Favre’s recent poor performances come from trying to make plays that are not there, not from a lack of talent. In Oakland he won’t have to make these plays. In fact, by joining Randy Moss and Warren Sapp he will be one of many stars on the team who no longer makes plays on his own. Just think though, who better to go up and grab his errant throws than Moss? And who better to plug the ball up the middle for him than rising star LaMont Jordan? Even Favre’s best feature, his competitiveness, should help to fire up Jerry Porter, and might even entice Sapp to come out of his hibernation cave to actually play a few games this season.

Wouldn’t that be nice? A real football team in Oakland led by Brett Favre? With some proven veterans? That would be incredible. His jersey would fly off the shelves, and he would have a chance to prove that he still is the gunslinger that we all knew him as. Or I could just be crazy, but hey its worth a shot.




LUKE:

Well, Brian, I agree with you on one account. 2006 is not the year Brett Favre should retire. Unfortunately, neither is 2007 or 2008. The year Brett Favre should have retired was 2004, before he embarrassed himself with 2005’s dismal performance and this ill-advised comeback tour in 2006.

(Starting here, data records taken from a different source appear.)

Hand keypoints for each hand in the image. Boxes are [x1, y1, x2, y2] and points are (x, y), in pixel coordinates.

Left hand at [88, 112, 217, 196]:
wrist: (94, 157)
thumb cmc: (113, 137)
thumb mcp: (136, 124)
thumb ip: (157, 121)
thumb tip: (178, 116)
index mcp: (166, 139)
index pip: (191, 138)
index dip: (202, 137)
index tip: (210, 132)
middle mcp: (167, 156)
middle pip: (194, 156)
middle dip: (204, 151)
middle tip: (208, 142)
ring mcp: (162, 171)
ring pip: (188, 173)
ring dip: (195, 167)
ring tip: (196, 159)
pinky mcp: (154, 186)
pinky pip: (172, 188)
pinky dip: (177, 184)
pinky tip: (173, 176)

I can understand Favre’s eagerness to return in 2005. His team was coming off a 10-6 season in which they won the admittedly terrible NFC North, and seemed ready to make a credible title run. Then came Javon Walker’s and Ahman Green’s injuries. Then came the interceptions. Then the losses, and the missed postseason, and the offseason during which the team did more to hurt itself (letting Pro-Bowl guards Marco Rivera and Mike Wahle walk in free agency without attempting to replace them) than to help itself return to its former prominence.

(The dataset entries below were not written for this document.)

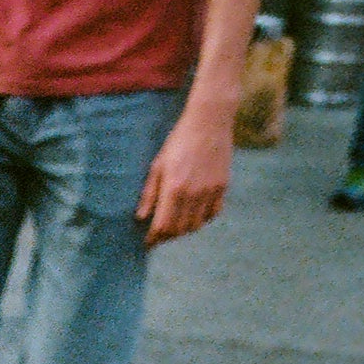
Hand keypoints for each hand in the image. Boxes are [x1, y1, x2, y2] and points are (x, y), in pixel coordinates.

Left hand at [137, 102, 234, 245]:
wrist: (210, 121)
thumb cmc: (178, 140)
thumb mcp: (158, 164)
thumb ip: (150, 193)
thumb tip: (141, 218)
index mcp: (173, 188)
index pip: (162, 226)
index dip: (153, 238)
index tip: (148, 242)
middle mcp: (193, 194)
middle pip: (179, 230)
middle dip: (167, 236)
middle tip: (159, 234)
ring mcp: (210, 191)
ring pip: (196, 225)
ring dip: (184, 229)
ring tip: (175, 224)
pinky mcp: (222, 187)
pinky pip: (212, 214)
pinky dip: (202, 219)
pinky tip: (194, 214)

In 2005, Favre posted career-lows in yards per completion and passer rating, while posting a career-high in interceptions, besting his previous mark, set 12 years prior in his first full season as a starter, by more than 20 percent. Watching his performance in the 2006 preseason, he may set new career lows and highs in those categories yet again this season. He’s skittish in the pocket, throwing off balance and forcing throws he can no longer make into coverage he can no longer see.

And please, trade Favre to another team? If ever there were an untradeable player, Favre is it. Remember how painful it was to watch Montana finish his career as a Chief? Or Emmitt Smith as an Arizona Cardinal? How about Jerry Rice flip-flopping among the Raiders, Seahawks, and Broncos before finally returning to San Francisco to retire? Favre has a legacy in Green Bay. He has championships; there are roads named after him. He’s a first-ballot Hall of Famer, and will rest among Curly Lambeau, Vince Lombardi, and Bart Starr as the best to ever don a Packers uniform. You want him to taint that by playing a lost season in a Raiders uniform? That’s first-degree blasphemy.

Samantha, your creeping suspicion that the great Brett Favre has seen his better days is absolutely correct. You know it, I know it, everyone knows it but Favre. Green Bay spent a first-round pick two years ago on a guy they expect will succeed Favre in the near future. It’s time for the NFL’s ironman to pack up his cleats and spend more time with his family in Mississippi. Let the Aaron Rogers era in Green Bay begin.